Heading for a Crash?
You’ve probably had the experience of walking down the street and realizing someone is headed directly in a path directly toward you. You shift to the left. They shift to the left. You shift to the right. They shift to the right. Maybe, just maybe, you bump into each other. Why? Because you’re looking at each other! And humans are wired to head in the direction we’re looking. If you want to avoid running into that person, look AWAY from them, in the direction you decide to go!
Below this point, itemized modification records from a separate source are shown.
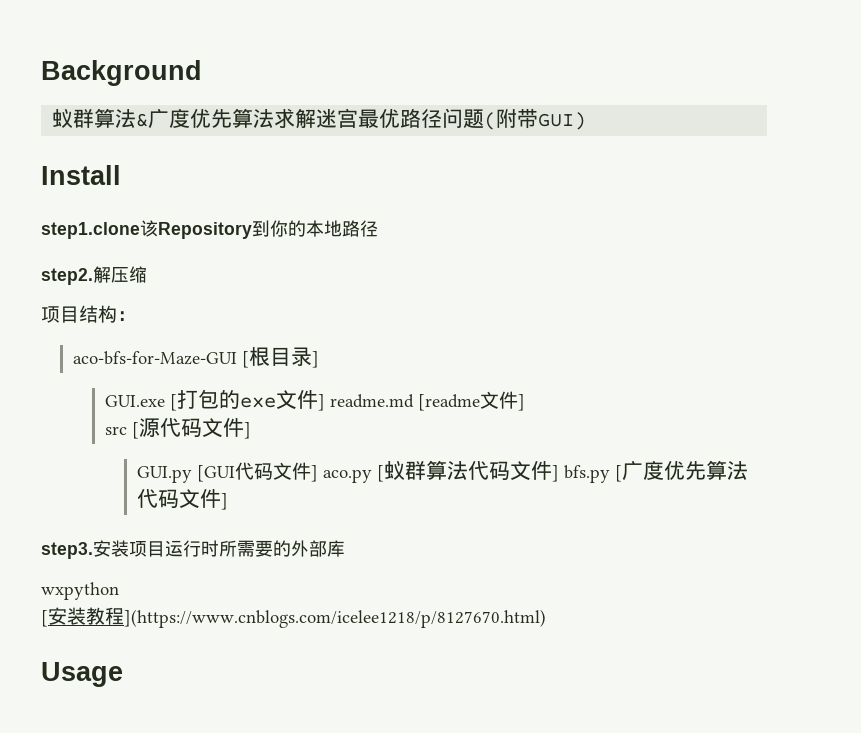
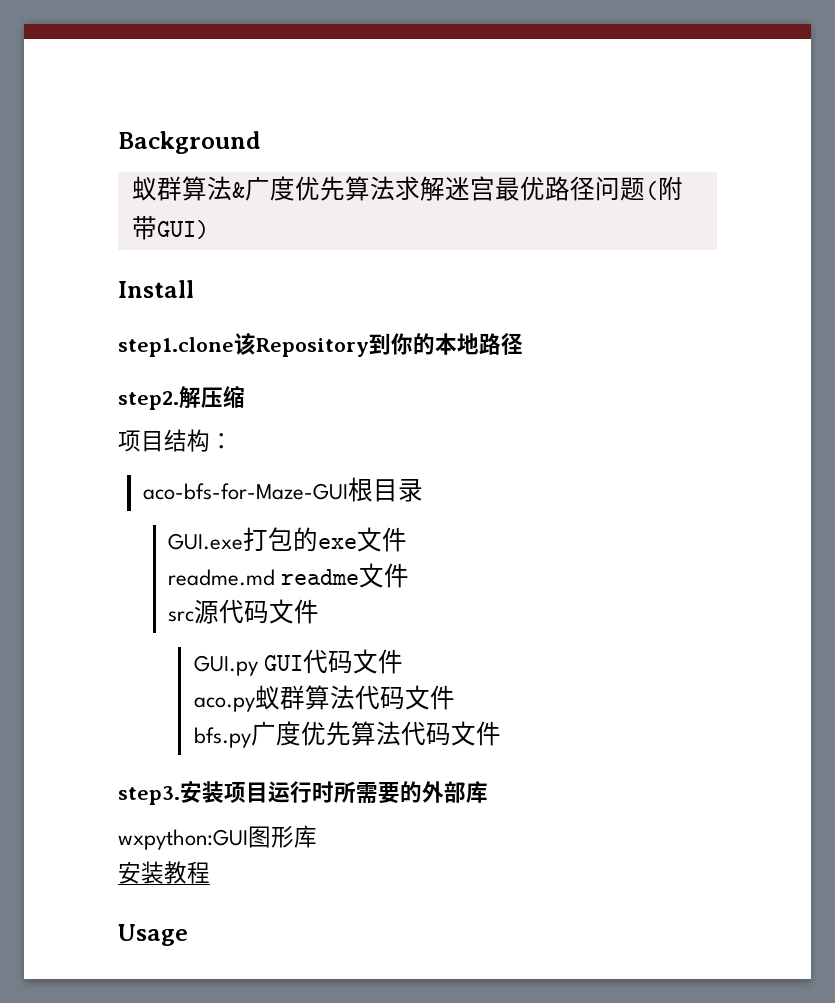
[242,351,250,368] [ -> (349, 491) none
[312,351,320,368] ] -> (424, 490) none
[170,394,178,411] [ -> (244, 541) none
[318,391,526,411] ] readme.md [readme文件] -> [168,563,410,588] // readme.md readme文件
[132,422,140,439] [ -> (195, 616) none
[244,422,252,439] ] -> (320, 611) none
[197,462,385,483] [GUI代码文件] aco.py [ -> [263,649,403,674] [193,697,255,712] GUI代码文件 // aco.py
[552,465,623,483] ] bfs.py [ -> [193,727,251,748] // bfs.py
[221,493,229,510] ] -> (501, 733) none
[41,582,119,600] [41,610,48,627] wxpython // [ -> [118,825,317,850] wxpython:GUI图形库 //
[124,609,546,628] ](https://www.cnblogs.com/icelee1218/p/8127670.html) -> (210, 872) none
Famous entrepreneur Robert Herjavec was interviewed recently about business and race car driving. His advice, which has been passed down from race car driver to race car driver:
Don’t Look at the Wall!!
I try this trick on my bicycle when I realize I’m about to run over an inanimate object or hit a pothole. Often I fail to look where I want to go, instead concentrating on the obstacle. The result? A very bumpy ride.
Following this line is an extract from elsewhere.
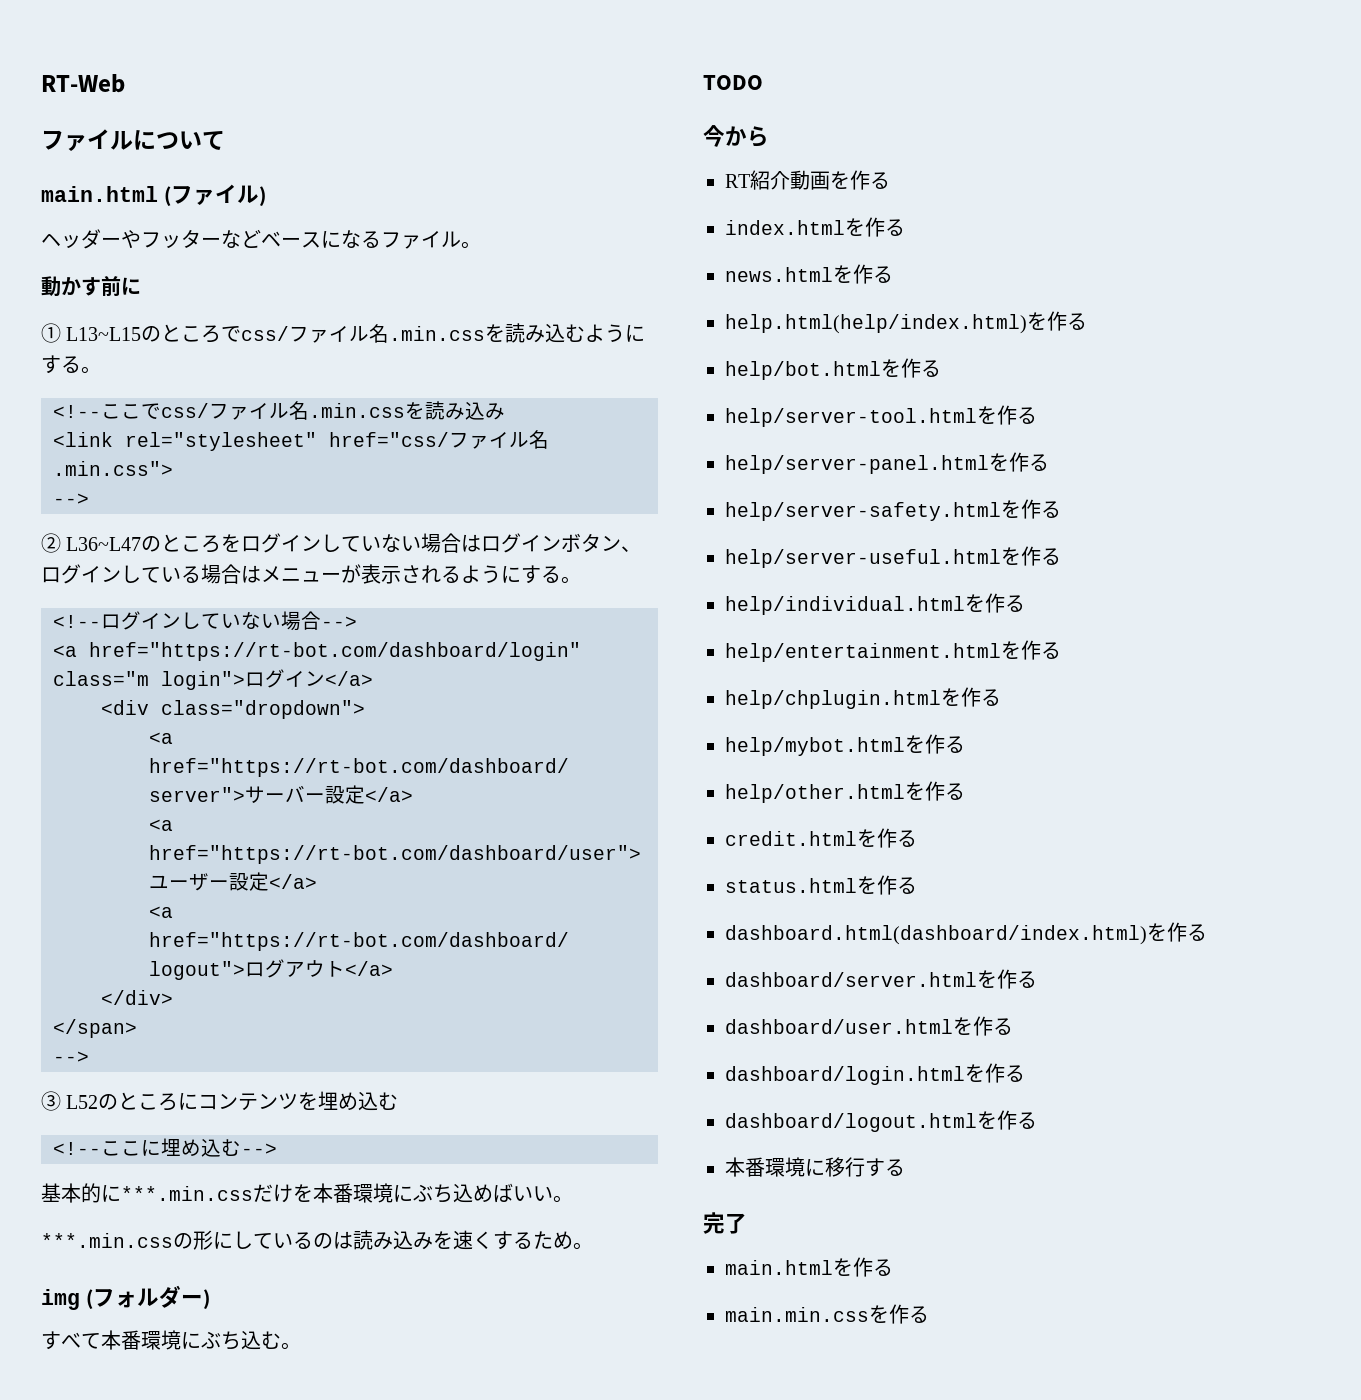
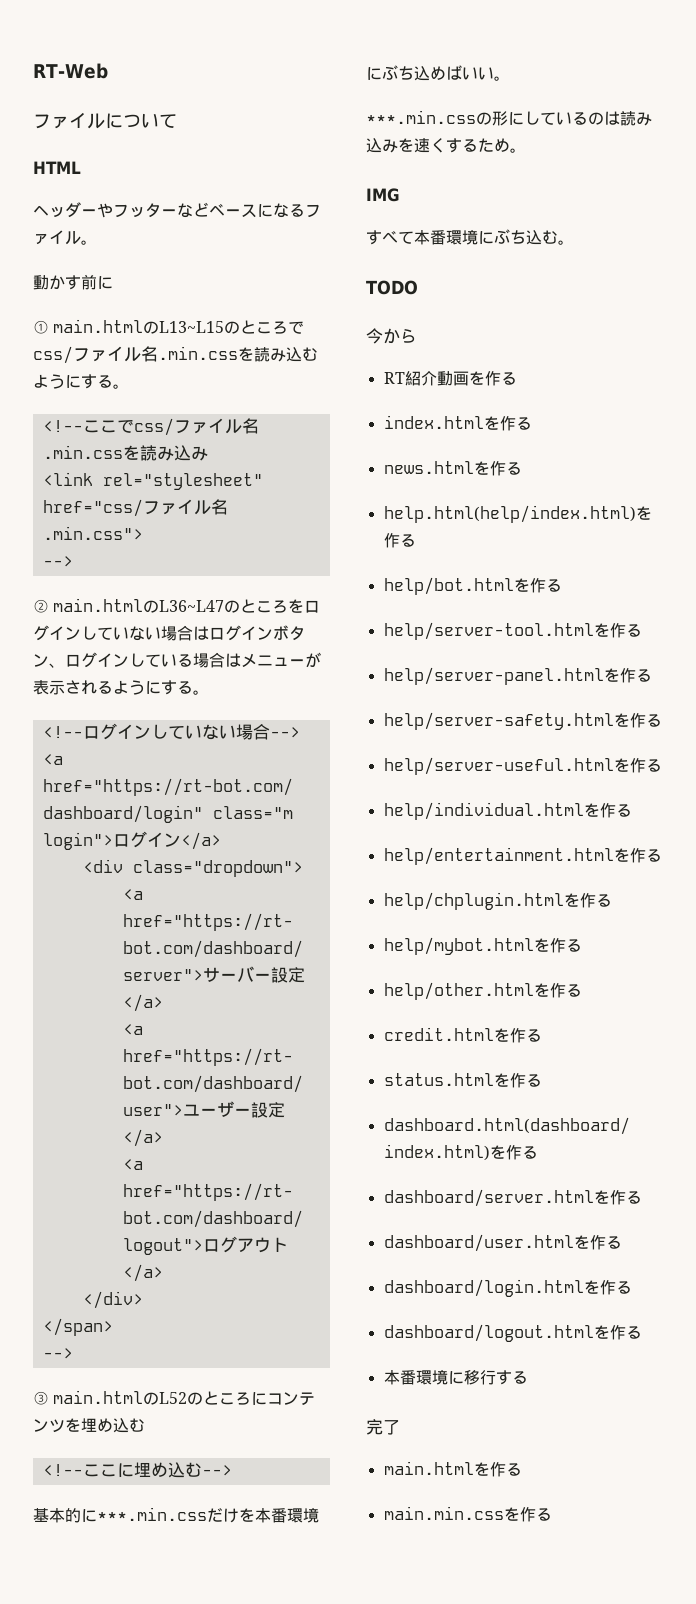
[41,184,266,206] main.html (ファイル) -> [33,161,81,174] HTML
(61, 333) none -> [53,319,160,334] main.htmlの
(61, 543) none -> [53,598,160,613] main.htmlの
(61, 1101) none -> [53,1390,160,1405] main.htmlの
[41,1285,210,1310] img (フォルダー) -> [366,188,400,202] IMG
There are plenty of ways this metaphor can be applied to business (and maybe you thought that’s where I was going), but Thanksgiving is this week! So I thought I’d reflect on the way the “don’t look at the wall” rule applies to relationships and family.
Changing Family Dynamics
Is there one person in your family who tends to be disruptive or otherwise absorbing of attention? Are there moments when all energy goes toward that person instead of toward the connections between everyone else in the room? In those moments, you’re looking at the wall. What would happen if you remembered to look in a different direction?
Perhaps you have a sticking point with a member of your family. Every time you see them, the same problem spot rears its head. What if instead you focused on where you want your relationship to be going? What if you identified and expressed what Drs. Bob and Judith Wright identify as universal human yearnings, such as to be loved, to be connected, to matter, and to be seen and heard?
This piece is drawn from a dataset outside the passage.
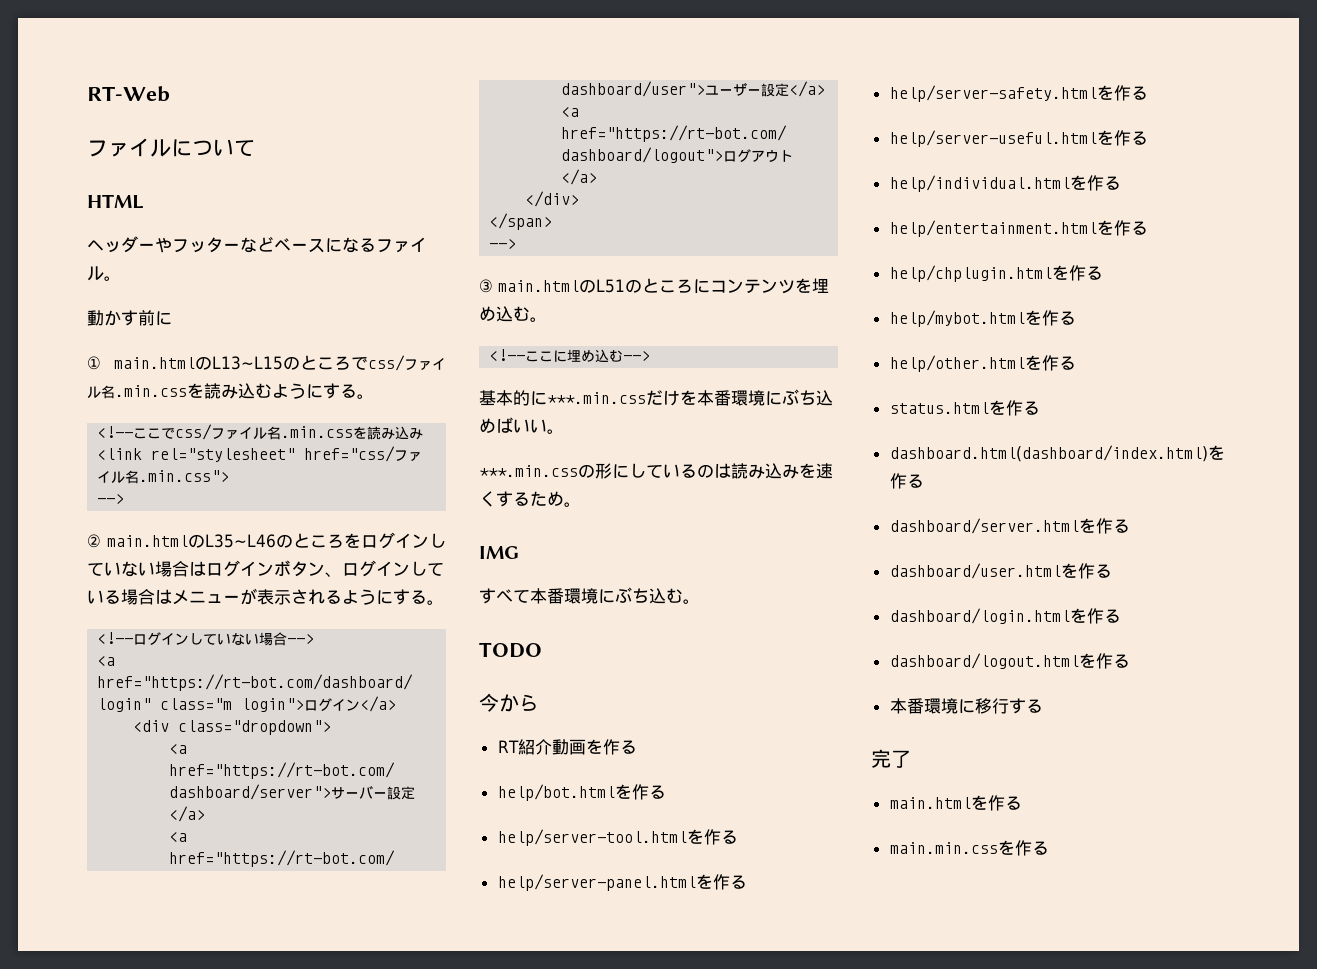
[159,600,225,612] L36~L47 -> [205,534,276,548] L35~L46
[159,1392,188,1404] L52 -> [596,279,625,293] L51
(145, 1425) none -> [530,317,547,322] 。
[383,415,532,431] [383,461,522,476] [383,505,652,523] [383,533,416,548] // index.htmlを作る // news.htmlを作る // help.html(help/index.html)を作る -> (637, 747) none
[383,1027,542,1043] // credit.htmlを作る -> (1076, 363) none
I’ve found that it makes a difference simply to acknowledge how things are now, and to talk about how you want things to be. I’ve been surprised with my own family that people I have conflicts or distance with want to work through our issues and get closer—just as much as I do.
Heart of the Fight
If you have fights that are running you into walls, or if you want to move through your conflicts faster and with better results, you might like the most recent book by the above-mentioned authors: The Heart of the Fight. What a great time of year to learn how to fight productively! You can use these tools into the new year and beyond.
This holiday season, can you be a good race car driver, diverting your eyes from the wall or from that sticking point you’re about to crash into? Can you keep your eye on the ball— the way you want your relationships to work, the love you want in your life, and the gratitude you want to express? Can you use your fights as a path toward intimacy? If so, I’m willing to bet you’ll win the race.